What is your relationship status?
Married—we’ve been together 13 years, married for 6 of them.
With social distancing & quarantine, how has human contact changed for you?
As this period of quarantine continues, I realize how much I love and need human contact. In the first few weeks of social distancing, I really valued the quiet and reveled in being in a bubble—especially grateful to be able to stay home and spend time with my husband and little toddler.

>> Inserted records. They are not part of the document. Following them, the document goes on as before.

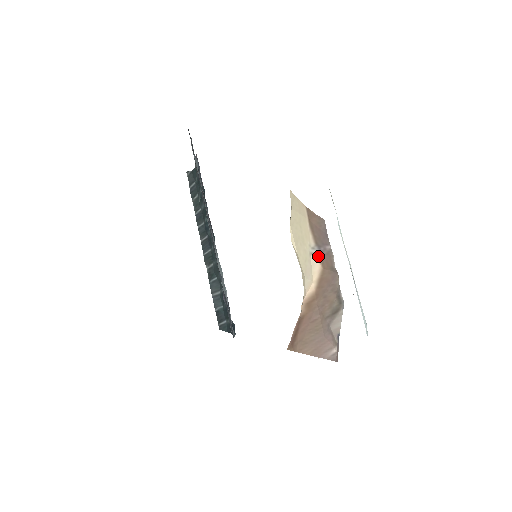
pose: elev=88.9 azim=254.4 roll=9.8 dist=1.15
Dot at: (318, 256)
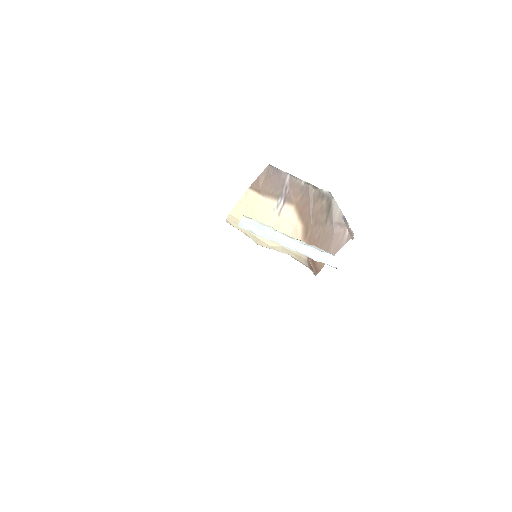
Dot at: (285, 204)
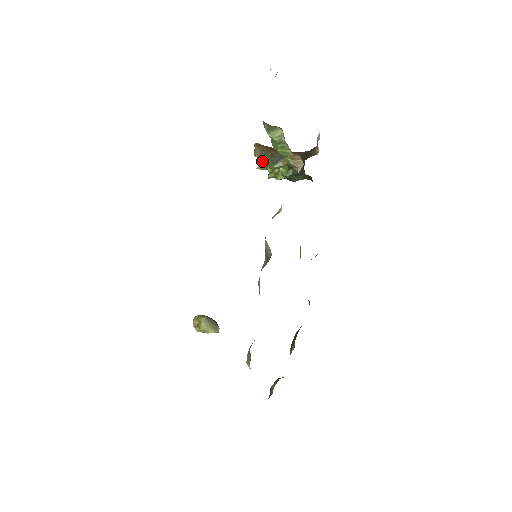
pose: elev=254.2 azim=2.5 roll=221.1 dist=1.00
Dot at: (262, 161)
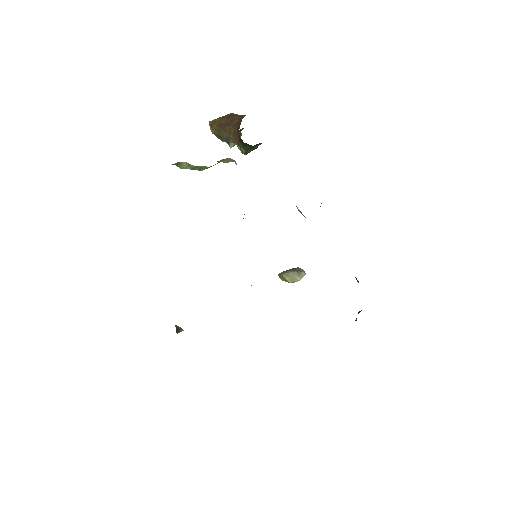
Dot at: (222, 141)
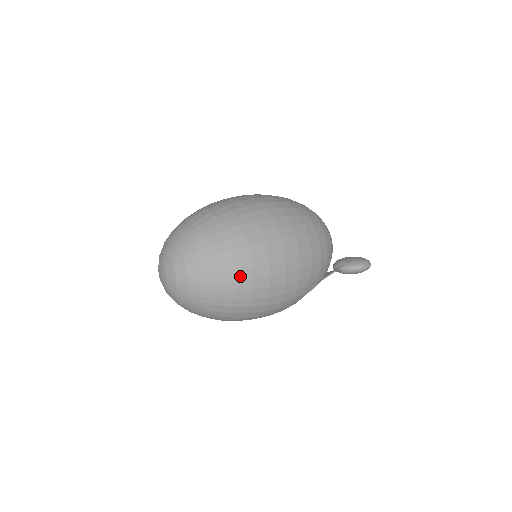
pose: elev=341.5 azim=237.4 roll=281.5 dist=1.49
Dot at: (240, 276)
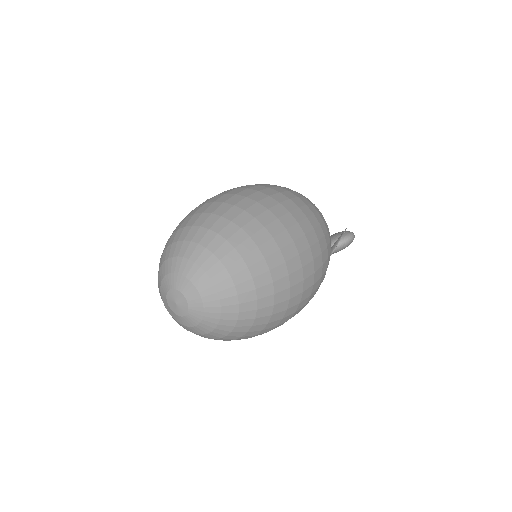
Dot at: (271, 263)
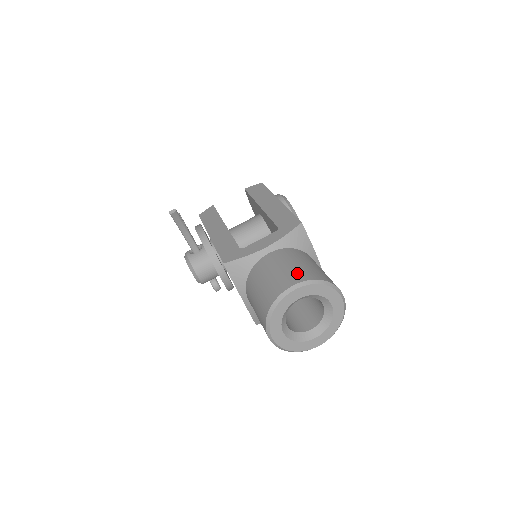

As the weeks progress, I’m really missing the company and companionship of my friends and even the strangers I encounter every day in NYC. I’ve been filling the void with tons of facetime and zoom dates.
We are both constantly in work or parent mode so finding intimacy for just the two of us can be a bit challenging. But we’ve been making the effort to “turn off” and just enjoy one another without the distractions of work.
How do you make time for intimacy?
We are both constantly in work or parent mode so finding intimacy for just the two of us can be a bit challenging. But we’ve been making the effort to “turn off” and just enjoy one another without the distractions of work. Simple things like a quiet dinner or watching a movie after our son goes to bed go a long way. Also, having a toddler in the house means we need to find moments of intimacy as a family of 3. We’ve really cherished walks through Prospect Park and just being in each other’s presence fully.
How has your perspective on your home/space changed?
Previously, home has always been an “escape” from work. It was so simple to separate the two spaces. Working from home, it’s become easier to fall into the trip of working 24/7; so work, being a wife, being a mom all bleed into each other. It’s been a challenge to juggle everything and have a comfortable work-life balance. I’ve been remedying this by being more disciplined about separating spaces at home where work-brain is not allowed like the dining table, bathroom and bedroom—all of which have become a place of refuge.